▸ **요청 사항 1**: 데이터 전처리 문서에서 "# Get a list"부터 "old_path = os.path.join(extract_path, folder_name)"까지 전부 다시 적되, "extracted_folders" 대신 "folder_list"을(를) 넣으세요.
▸ **요청 사항 2**: 데이터 전처리 문서의 try 1에서 참고한 자료는 무엇인가요?
▸ **요청 사항 3**: 데이터 전처리 문서에 있는 주석 "Check if the folder name contains spaces"를 한국어로 옮기세요.

====== 문서 구간 ======

# 0207-Data preprocessing
- 대용량 데이터를 효율적으로 처리할수 있는 파이프라인 구축 및 데이터 전처리 시도 1


# try 1 : pyconkr 2019 대용량 데이터 핸들링 관련 자료 참고
- 데이터 타입 변경

In [5]:
# import libraries
import os
import pandas as pd
import numpy as np
import tensorflow as tf
import matplotlib.pyplot as plt

## 데이터 파일명 수정
- train_simplified 데이터 폴더명은 각 레이블로 되어있는데, \_없이 공백으로 파일명이 작성되어있음
    - e.g. alarm clock.csv
- 이 부분 전처리 필요

In [4]:
import zipfile

# Function to extract and rename folders
def extract_and_rename_folders(zip_file_path, extract_path):
    # Extract the zip file
    with zipfile.ZipFile(zip_file_path, 'r') as zip_ref:
        zip_ref.extractall(extract_path)
    
    # Get a list of folders in the extracted path
    extracted_folders = os.listdir(extract_path)
    
    # Iterate over the extracted folders
    for folder_name in extracted_folders:
        old_path = os.path.join(extract_path, folder_name)
        # Check if the folder name contains spaces
        if ' ' in folder_name:
            # New folder name with spaces removed
            new_folder_name = folder_name.replace(' ', '_')
            new_path = os.path.join(extract_path, new_folder_name)

====== 제공된 정보 ======

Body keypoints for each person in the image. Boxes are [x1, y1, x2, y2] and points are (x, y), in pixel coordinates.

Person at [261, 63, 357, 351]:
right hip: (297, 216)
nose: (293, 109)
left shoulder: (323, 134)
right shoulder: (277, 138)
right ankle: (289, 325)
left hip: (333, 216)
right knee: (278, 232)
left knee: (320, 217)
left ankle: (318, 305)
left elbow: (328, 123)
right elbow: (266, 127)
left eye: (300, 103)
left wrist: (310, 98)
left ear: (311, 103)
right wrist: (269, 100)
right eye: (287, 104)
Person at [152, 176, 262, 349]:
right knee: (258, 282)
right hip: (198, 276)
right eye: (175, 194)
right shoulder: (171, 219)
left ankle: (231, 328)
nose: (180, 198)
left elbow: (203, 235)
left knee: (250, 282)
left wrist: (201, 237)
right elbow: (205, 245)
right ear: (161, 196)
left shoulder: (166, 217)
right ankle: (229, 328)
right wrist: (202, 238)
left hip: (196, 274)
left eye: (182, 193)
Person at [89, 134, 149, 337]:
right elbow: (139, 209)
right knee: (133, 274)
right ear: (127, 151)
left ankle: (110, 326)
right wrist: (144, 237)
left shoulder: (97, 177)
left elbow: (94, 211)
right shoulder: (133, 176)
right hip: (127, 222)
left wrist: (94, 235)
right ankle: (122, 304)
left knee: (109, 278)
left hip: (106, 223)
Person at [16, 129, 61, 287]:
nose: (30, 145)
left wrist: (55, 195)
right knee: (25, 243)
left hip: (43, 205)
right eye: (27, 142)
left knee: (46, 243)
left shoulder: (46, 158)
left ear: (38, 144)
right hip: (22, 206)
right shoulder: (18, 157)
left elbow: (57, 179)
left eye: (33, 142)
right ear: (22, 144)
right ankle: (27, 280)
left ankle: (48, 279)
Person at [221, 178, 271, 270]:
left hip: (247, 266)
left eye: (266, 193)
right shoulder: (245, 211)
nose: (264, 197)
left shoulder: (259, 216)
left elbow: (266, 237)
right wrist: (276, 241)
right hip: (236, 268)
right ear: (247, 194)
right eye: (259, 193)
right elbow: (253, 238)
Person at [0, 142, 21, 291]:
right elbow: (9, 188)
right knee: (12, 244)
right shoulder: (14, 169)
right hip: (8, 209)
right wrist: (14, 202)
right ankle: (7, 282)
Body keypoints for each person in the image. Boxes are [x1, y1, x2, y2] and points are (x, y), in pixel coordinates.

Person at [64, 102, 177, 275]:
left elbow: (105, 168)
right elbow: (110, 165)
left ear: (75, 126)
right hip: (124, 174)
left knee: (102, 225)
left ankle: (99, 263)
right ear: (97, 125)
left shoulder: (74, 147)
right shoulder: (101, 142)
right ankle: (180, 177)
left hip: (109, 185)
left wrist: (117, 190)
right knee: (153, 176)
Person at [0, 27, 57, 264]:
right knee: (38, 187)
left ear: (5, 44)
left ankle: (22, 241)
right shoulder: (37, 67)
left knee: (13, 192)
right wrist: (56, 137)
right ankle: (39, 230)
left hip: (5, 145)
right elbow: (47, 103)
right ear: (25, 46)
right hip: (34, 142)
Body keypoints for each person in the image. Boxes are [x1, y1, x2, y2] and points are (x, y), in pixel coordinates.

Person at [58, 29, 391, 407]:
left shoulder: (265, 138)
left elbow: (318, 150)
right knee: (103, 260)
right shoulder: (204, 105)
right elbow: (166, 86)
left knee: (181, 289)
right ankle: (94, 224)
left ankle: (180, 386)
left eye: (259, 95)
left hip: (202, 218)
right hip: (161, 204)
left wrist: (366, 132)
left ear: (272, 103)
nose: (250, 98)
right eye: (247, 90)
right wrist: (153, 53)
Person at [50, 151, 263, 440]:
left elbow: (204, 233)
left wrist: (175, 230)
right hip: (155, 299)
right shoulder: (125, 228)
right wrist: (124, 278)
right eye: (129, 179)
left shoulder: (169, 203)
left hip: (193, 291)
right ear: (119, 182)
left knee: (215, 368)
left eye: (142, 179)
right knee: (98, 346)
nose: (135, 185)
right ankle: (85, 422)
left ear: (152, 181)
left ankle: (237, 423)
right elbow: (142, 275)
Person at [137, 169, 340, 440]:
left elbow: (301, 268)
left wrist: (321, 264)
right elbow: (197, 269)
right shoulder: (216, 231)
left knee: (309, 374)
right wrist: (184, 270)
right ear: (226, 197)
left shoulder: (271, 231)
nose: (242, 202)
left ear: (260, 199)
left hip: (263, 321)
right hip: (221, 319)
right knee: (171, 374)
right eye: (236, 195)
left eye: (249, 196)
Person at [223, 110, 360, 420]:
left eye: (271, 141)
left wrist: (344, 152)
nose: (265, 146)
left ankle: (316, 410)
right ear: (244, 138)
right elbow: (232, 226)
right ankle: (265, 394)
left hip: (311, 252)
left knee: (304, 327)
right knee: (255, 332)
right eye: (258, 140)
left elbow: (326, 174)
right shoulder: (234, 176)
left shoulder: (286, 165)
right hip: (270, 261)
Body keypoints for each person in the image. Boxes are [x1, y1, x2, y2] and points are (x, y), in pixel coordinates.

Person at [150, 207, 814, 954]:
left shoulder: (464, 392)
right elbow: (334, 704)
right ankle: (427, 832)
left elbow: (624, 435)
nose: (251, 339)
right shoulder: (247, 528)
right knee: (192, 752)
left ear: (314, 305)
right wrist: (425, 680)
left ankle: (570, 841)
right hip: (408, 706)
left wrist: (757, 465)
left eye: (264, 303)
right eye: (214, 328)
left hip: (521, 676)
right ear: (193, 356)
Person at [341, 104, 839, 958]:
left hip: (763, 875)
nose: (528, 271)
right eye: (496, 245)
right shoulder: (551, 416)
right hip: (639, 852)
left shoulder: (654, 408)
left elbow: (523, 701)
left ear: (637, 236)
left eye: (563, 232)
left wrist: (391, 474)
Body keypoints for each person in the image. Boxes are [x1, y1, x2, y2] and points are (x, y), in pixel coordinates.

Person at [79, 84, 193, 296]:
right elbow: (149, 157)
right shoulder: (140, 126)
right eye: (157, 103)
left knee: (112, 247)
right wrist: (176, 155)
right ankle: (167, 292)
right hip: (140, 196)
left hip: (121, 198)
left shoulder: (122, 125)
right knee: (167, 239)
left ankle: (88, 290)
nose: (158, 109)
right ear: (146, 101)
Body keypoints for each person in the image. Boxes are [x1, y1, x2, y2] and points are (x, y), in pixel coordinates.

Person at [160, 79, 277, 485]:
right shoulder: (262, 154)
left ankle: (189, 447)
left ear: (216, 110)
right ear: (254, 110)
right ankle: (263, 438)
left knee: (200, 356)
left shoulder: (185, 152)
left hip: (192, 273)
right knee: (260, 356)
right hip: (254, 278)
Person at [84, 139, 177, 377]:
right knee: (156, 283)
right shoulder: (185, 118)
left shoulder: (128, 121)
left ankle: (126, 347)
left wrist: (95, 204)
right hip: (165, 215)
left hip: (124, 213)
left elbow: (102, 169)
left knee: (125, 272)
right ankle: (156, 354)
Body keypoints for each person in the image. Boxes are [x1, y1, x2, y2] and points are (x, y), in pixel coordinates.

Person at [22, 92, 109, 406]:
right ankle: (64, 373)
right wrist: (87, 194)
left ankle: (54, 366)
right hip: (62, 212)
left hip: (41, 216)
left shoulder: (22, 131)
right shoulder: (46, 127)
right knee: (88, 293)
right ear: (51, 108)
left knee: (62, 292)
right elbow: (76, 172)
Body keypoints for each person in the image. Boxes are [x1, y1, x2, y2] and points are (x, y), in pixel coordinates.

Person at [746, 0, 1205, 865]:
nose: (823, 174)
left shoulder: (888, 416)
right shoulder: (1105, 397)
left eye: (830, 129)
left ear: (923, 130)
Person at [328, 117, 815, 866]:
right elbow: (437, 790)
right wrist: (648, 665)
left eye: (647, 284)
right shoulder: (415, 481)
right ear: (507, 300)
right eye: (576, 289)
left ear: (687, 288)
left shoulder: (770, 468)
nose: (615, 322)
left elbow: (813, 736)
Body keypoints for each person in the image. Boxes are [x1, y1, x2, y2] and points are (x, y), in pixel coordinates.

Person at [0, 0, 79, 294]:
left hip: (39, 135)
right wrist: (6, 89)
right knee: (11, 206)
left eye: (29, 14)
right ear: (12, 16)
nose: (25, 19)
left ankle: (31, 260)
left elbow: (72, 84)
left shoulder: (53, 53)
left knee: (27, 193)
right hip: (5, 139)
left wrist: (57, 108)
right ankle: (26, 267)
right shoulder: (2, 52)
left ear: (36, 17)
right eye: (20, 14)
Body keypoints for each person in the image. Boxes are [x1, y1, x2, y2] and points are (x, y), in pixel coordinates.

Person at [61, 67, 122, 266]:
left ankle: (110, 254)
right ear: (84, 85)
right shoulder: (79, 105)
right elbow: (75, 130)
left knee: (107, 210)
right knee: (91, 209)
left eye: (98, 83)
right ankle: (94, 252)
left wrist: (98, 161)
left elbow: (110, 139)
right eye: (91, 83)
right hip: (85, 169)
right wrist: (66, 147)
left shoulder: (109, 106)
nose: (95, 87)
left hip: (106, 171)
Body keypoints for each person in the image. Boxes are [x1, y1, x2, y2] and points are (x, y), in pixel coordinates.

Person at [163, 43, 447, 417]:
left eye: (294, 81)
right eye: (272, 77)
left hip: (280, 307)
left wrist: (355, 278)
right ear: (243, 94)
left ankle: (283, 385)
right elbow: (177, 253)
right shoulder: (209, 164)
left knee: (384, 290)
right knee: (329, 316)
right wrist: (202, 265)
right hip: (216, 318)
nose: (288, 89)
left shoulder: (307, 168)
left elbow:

======

▸ **작성한 답 1**:
# Get a list of folders in the extracted path
    folder_list = os.listdir(extract_path)
    
    # Iterate over the extracted folders
    for folder_name in folder_list:
        old_path = os.path.join(extract_path, folder_name)

▸ **작성한 답 2**: pyconkr 2019 대용량 데이터 핸들링 관련 자료입니다.

▸ **작성한 답 3**: 폴더 이름에 공백이 들어 있는지 확인합니다.